### Work instruction
Convert all text in the records below into one numbered list, one line per item, skipping any blank lines. Leave the pictures out of the answer.
[Source material — start]
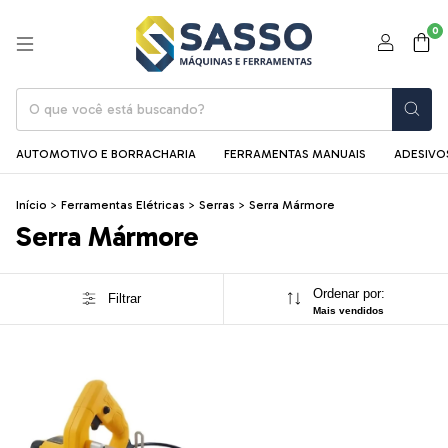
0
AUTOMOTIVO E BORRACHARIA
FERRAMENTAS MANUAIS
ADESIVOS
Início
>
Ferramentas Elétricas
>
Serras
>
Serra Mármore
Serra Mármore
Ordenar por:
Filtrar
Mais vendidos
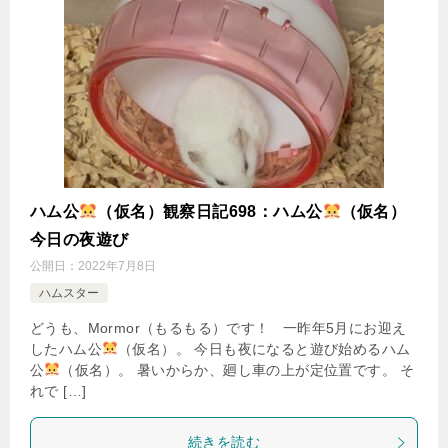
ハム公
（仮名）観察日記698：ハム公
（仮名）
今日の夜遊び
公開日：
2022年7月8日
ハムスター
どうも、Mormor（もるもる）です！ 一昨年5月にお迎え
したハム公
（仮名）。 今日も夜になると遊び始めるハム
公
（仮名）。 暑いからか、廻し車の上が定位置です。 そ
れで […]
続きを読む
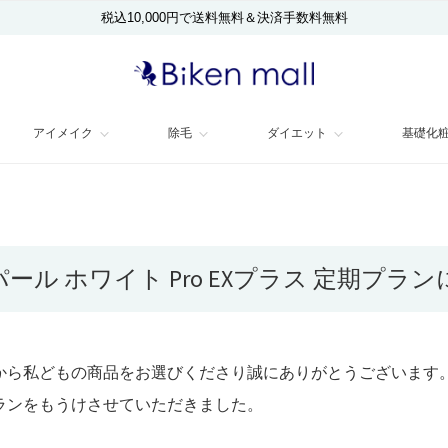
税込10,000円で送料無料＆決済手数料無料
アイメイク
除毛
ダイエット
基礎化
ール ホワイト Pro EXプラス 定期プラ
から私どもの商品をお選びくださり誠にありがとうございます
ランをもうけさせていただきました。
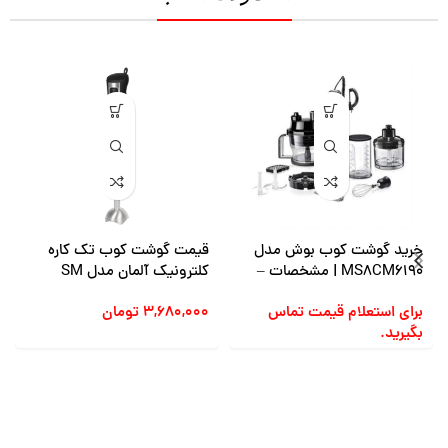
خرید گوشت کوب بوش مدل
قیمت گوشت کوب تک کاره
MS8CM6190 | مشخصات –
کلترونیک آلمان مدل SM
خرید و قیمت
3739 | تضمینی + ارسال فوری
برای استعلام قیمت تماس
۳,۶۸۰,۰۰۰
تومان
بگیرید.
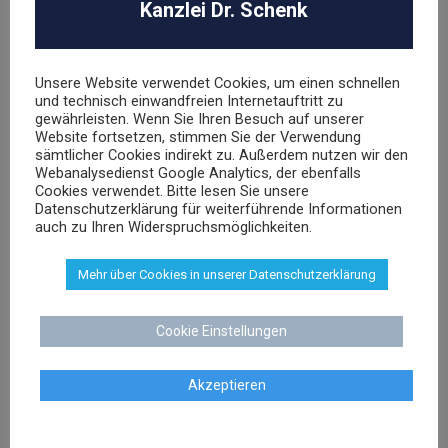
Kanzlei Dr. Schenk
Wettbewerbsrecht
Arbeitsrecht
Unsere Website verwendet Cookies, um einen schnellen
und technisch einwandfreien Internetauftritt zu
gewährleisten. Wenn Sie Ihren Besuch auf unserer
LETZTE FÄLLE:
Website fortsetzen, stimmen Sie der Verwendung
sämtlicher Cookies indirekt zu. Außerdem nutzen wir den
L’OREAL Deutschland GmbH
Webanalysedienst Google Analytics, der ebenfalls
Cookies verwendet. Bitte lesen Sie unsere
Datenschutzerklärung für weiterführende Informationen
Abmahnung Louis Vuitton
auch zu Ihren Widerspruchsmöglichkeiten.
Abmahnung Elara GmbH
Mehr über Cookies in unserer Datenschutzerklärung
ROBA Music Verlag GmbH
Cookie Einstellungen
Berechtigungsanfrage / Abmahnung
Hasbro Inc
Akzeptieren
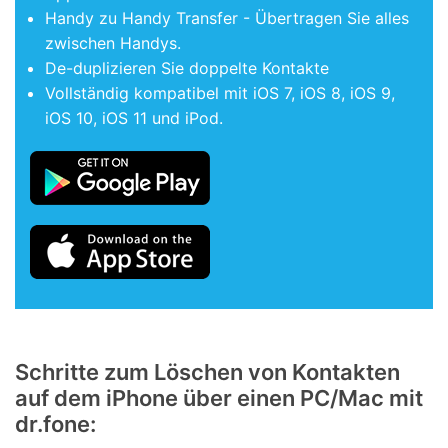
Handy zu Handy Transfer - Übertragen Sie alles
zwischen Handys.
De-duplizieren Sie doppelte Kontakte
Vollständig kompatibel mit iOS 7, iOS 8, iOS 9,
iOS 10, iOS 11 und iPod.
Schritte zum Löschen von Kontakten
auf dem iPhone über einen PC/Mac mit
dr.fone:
[Source material — finish]
### Response to this task
1. 0
2. AUTOMOTIVO E BORRACHARIA
3. FERRAMENTAS MANUAIS
4. ADESIVOS
5. Início
6. >
7. Ferramentas Elétricas
8. >
9. Serras
10. >
11. Serra Mármore
12. Serra Mármore
13. Ordenar por:
14. Filtrar
15. Mais vendidos
16. ハム公
17. （仮名）観察日記698：ハム公
18. （仮名）
19. 今日の夜遊び
20. 公開日：
21. 2022年7月8日
22. ハムスター
23. どうも、Mormor（もるもる）です！ 一昨年5月にお迎え
24. したハム公
25. （仮名）。 今日も夜になると遊び始めるハム
26. 公
27. （仮名）。 暑いからか、廻し車の上が定位置です。 そ
28. れで […]
29. 続きを読む
30. 税込10,000円で送料無料＆決済手数料無料
31. アイメイク
32. 除毛
33. ダイエット
34. 基礎化
35. ール ホワイト Pro EXプラス 定期プラ
36. から私どもの商品をお選びくださり誠にありがとうございます
37. ランをもうけさせていただきました。
38. خرید گوشت کوب بوش مدل
39. قیمت گوشت کوب تک کاره
40. MS8CM6190 | مشخصات –
41. کلترونیک آلمان مدل SM
42. خرید و قیمت
43. 3739 | تضمینی + ارسال فوری
44. برای استعلام قیمت تماس
45. ۳,۶۸۰,۰۰۰
46. تومان
47. بگیرید.
48. Kanzlei Dr. Schenk
49. Wettbewerbsrecht
50. Arbeitsrecht
51. Unsere Website verwendet Cookies, um einen schnellen
52. und technisch einwandfreien Internetauftritt zu
53. gewährleisten. Wenn Sie Ihren Besuch auf unserer
54. LETZTE FÄLLE:
55. Website fortsetzen, stimmen Sie der Verwendung
56. sämtlicher Cookies indirekt zu. Außerdem nutzen wir den
57. L’OREAL Deutschland GmbH
58. Webanalysedienst Google Analytics, der ebenfalls
59. Cookies verwendet. Bitte lesen Sie unsere
60. Datenschutzerklärung für weiterführende Informationen
61. Abmahnung Louis Vuitton
62. auch zu Ihren Widerspruchsmöglichkeiten.
63. Abmahnung Elara GmbH
64. Mehr über Cookies in unserer Datenschutzerklärung
65. ROBA Music Verlag GmbH
66. Cookie Einstellungen
67. Berechtigungsanfrage / Abmahnung
68. Hasbro Inc
69. Akzeptieren
70. Handy zu Handy Transfer - Übertragen Sie alles
71. zwischen Handys.
72. De-duplizieren Sie doppelte Kontakte
73. Vollständig kompatibel mit iOS 7, iOS 8, iOS 9,
74. iOS 10, iOS 11 und iPod.
75. Schritte zum Löschen von Kontakten
76. auf dem iPhone über einen PC/Mac mit
77. dr.fone:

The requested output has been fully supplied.